Maybe there was another child to play with, how normal it could be to sit in a bunker fleeing from the bomb shower 1943 to 1945.

It was normal to have the bag packed and what was in it. I hope her doll; she loved dolls as a grownup. Fresh underwear in case of fearful accidents. A blanket and many handkerchiefs for her tears. Sitting in this stinky bunker, smelling the sweat of fear and hearing the sound of war.

Sleeting bombs…sleeting bombs for two years. One day she came out of the bunker and there was a body lying on the ground, someone who didn’t make it on time. 

The war facing a child. Thankfully daddy was too handicapped and in an essential business, so he wasn’t forced into the army; thankfully they never understood he was a social democrat and not a Nazi.

The war ended. The city had been destroyed but they were grateful the house was still standing. A homeless family moved in with them for a few months. Mum’s bag turned back into a schoolbag, and she loved it.

The bag was still packed perfectly. The school bag turned into a job bag and then the first time into a holiday bag…Followed by a baby bag… And later her bag. Somehow her bag was holy. 

One day she drove with me to the big city, while we were living in the country and she was buying things. We had an ice cream and drove back. In the middle of this trip she missed her bag—she stopped, searched, returned, but her bag was gone. I remember so well that she was in tears while driving home.

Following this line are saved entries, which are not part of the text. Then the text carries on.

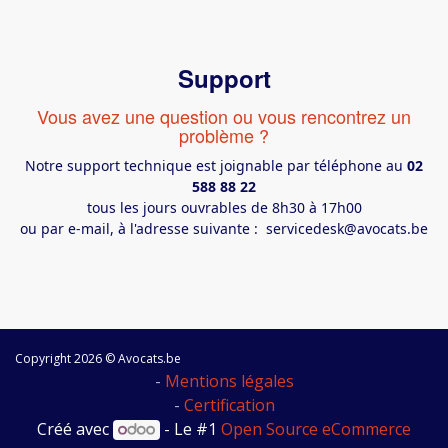
Support
Vous avez une question ou vous rencontrez un
problème ?
Notre support technique est joignable par téléphone au
02
588 88 22
tous les jours ouvrables de 8h30 à 17h00
ou par e-mail, à l'adresse suivante :
servicedesk@avocats.be
Copyright 2026 © Avocats.be
-
Mentions légales
-
Certification
Créé avec
- Le #1
Open Source eCommerce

A few days later the police called. The bag had been found, just some money lost. She got it back and it disappeared—she never used that bag again. 

It was replaced so many times in 83 years of living and even at the end when dementia had taken so much. The bag…

Now I have that bag and I don’t want it any more… 

That bag filled with sorrow, depression, tears, hard work, a little happiness.

Nobody should have to carry that kind of bag.

Andrea Jasmine Schwenk lives in Honesdale, PA. The text is based on her mother’s living.